Academic Master

English

Position Paper: Politicizing Ecology

In this paper we are analyzing two articles, “The Trouble with Wilderness,” by William Cronon and, “On the Search for a Root Cause: Essentialist Tendencies in Environmental Discourse” by Jeffery C. Ellis. We will compare and contrast these articles, analyze which one is better and provide solid reasons for the argument.

In the first article, William Cronon points to the potential danger that is associated with wilderness. According to him, humans have evolved and started living in the civilized world. We have left the uncivilized life of jungle and started living in villages and towns. The authors’ idea in this writing is that if have left the uncivilized life of the forest, we should completely separate ourselves from nature if we want to be completely civilized. We cannot live in civilized society and at the same time think that we belong to that uncivilized that we were living in before. The author arguments that we cannot cut ourselves off from nature if we do we will be only admirers of nature and will not care for its protection. His idea about wilderness is that we need to find a midway solution between civilized life and wilderness. We cannot opt just one and live happily as the basic relation to nature will keep pulling.

The author Jeffery Ellis, on the other hand, describes a different concept. He believes that cultural understanding of nature can give rise to many landscape issues. He argues that oversimplification of environmental issues is wrong as the earth has a variable ecological history. He argues that if we want to protect the nature, we have to first analyze the nature in ourselves. The people who make policies about environmental destruction or its preservation need to choose between costs and benefits of nature destruction, on the bases of whether it will be beneficial to America or harmful, and will it empower or slow down economic development. He argues that love with nature in our minds keep us emotionally attached to nature, but it does not help in preserving it. There is always a need for balance between how much we choose to construct of destructing nature. His used the concept of palimpsest to answer the crisis, which describes that we are seeing nature and deciding about it without having enough knowledge as actual purpose has vanished. Using palimpsest to describe environmental crisis a mess of social, political and scientific complexity will arise.
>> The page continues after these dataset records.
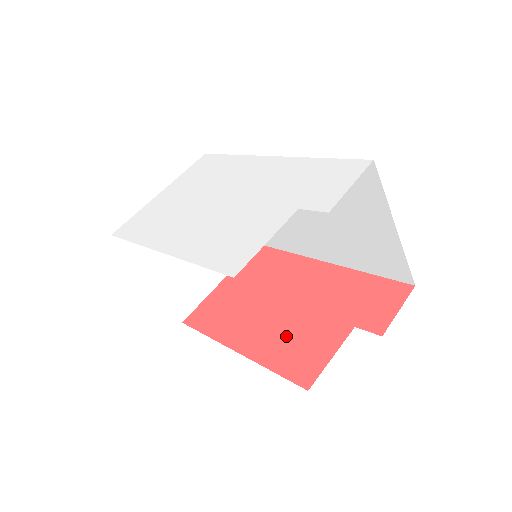
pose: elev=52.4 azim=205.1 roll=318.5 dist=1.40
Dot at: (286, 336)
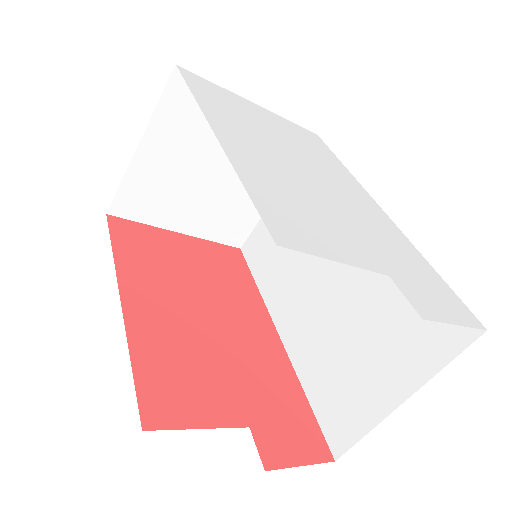
Dot at: (181, 350)
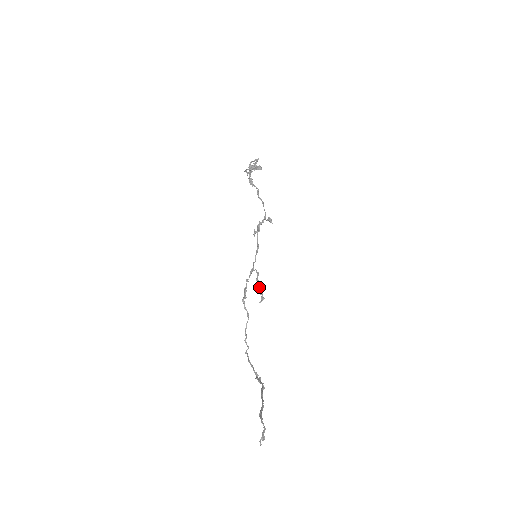
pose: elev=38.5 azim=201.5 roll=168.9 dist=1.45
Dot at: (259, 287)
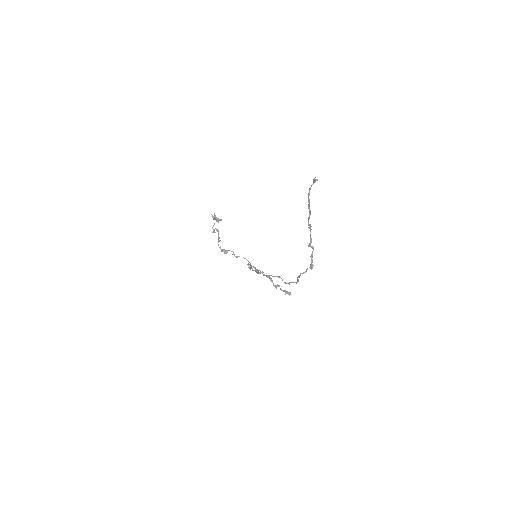
Dot at: (280, 288)
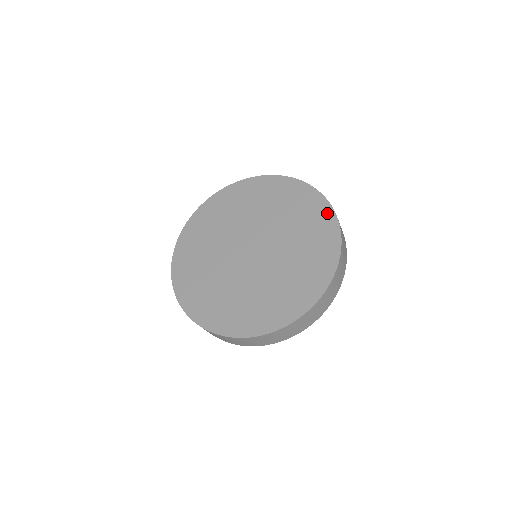
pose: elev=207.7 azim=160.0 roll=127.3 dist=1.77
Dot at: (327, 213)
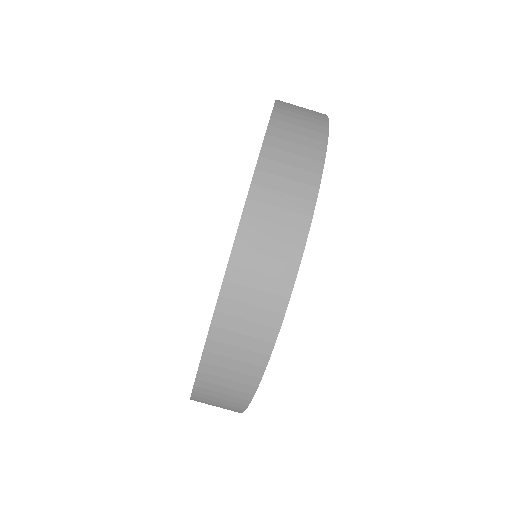
Dot at: occluded
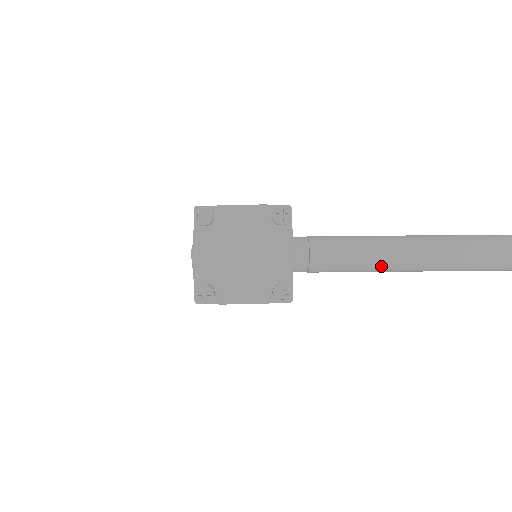
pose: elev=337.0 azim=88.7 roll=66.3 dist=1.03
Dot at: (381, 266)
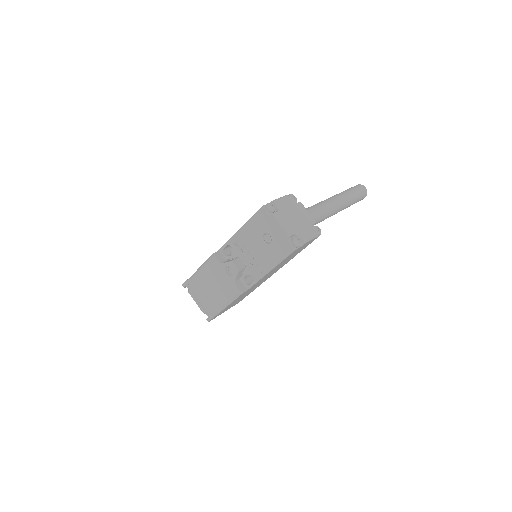
Dot at: (325, 215)
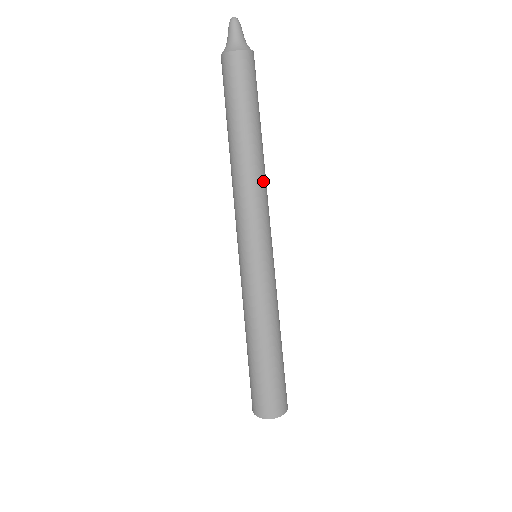
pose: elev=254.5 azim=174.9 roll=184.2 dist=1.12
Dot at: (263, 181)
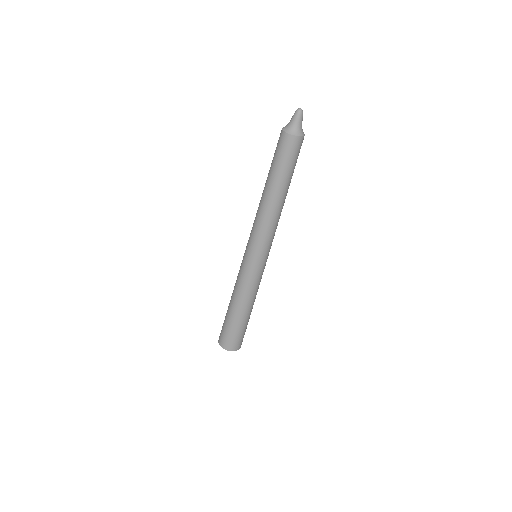
Dot at: occluded
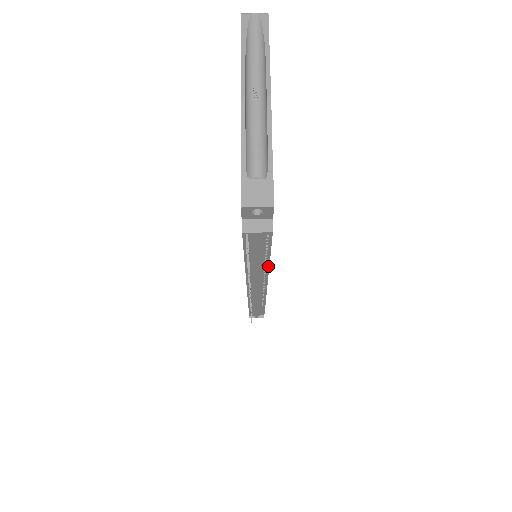
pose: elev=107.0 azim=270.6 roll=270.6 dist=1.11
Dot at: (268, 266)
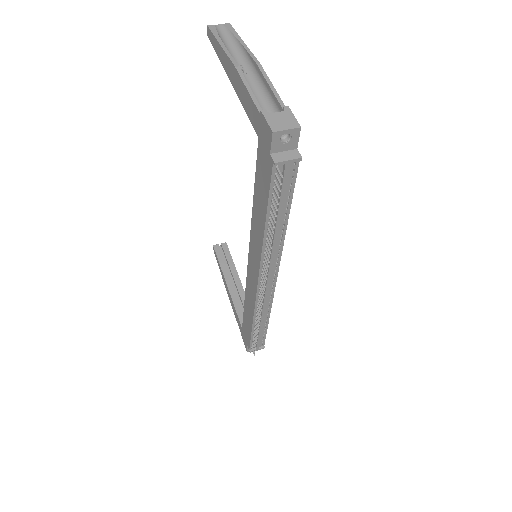
Dot at: (284, 233)
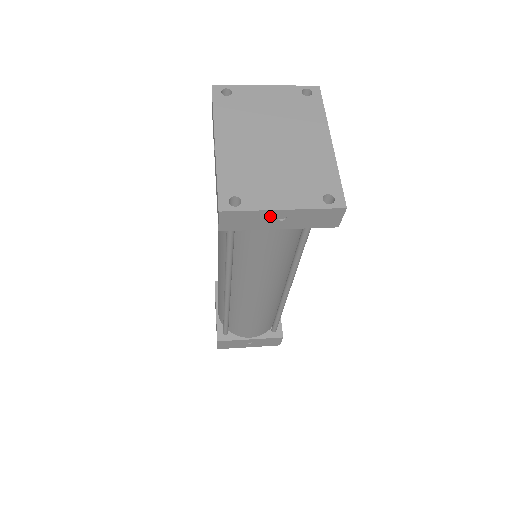
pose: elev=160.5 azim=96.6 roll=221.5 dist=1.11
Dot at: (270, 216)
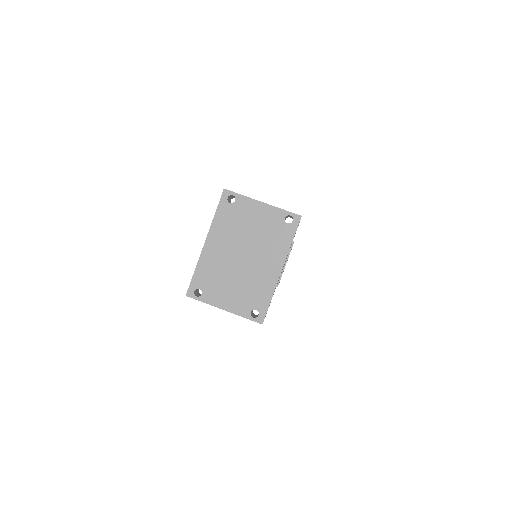
Dot at: (217, 306)
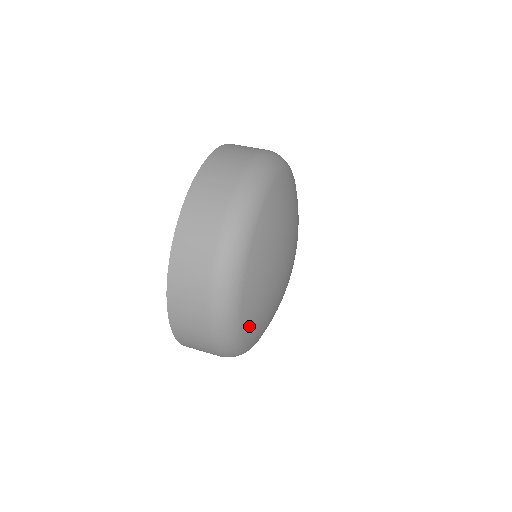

In my opinion, the arguments of Ellis as compared to Cronon are much logical. If nature has reached us in varying way and we did not fully understand the spiritual relationship of nature how can we judge it should or shouldn’t be varied? Ellis’s logic that we first need to find the relation of nature against Cronon’s idea to accept both options (living in nature and without it) partially is more logical as without finding a reason to something, directly jumping inside is unnecessary. Also the understanding that by destroying nature if we are looking at a greater good we should carefully analyze whether the pros are more than the cons? And by answering this question we can understand that not always preserving nature can be an option, we also have right to live in civilized society. Both Cronon and Ellis are in support of preserving environment, but Cronon’s concept is strict without consideration of positive effects, Ellis on the other hand describes how it can effect socially, politically and economically the American people and also provides reasons that there can be time when government officials are left with but no choice to adopt one option which sometimes is beneficial and sometimes not, but we first need to answer where we stand in preserving environment? Are our actions indirectly against it? And whether or not we want to live in a purely natural environment.

Works Cited

Ellis, Jeffrey C. “On the search for a cause: Essentialist tendencies in environmental discourse.” Uncommon Ground: Rethinking the human place in nature 266 (1996): 258-69.

Cronon, William. “The trouble with wilderness: or, getting back to the wrong nature.” Environmental History 1.1 (1996): 7-28.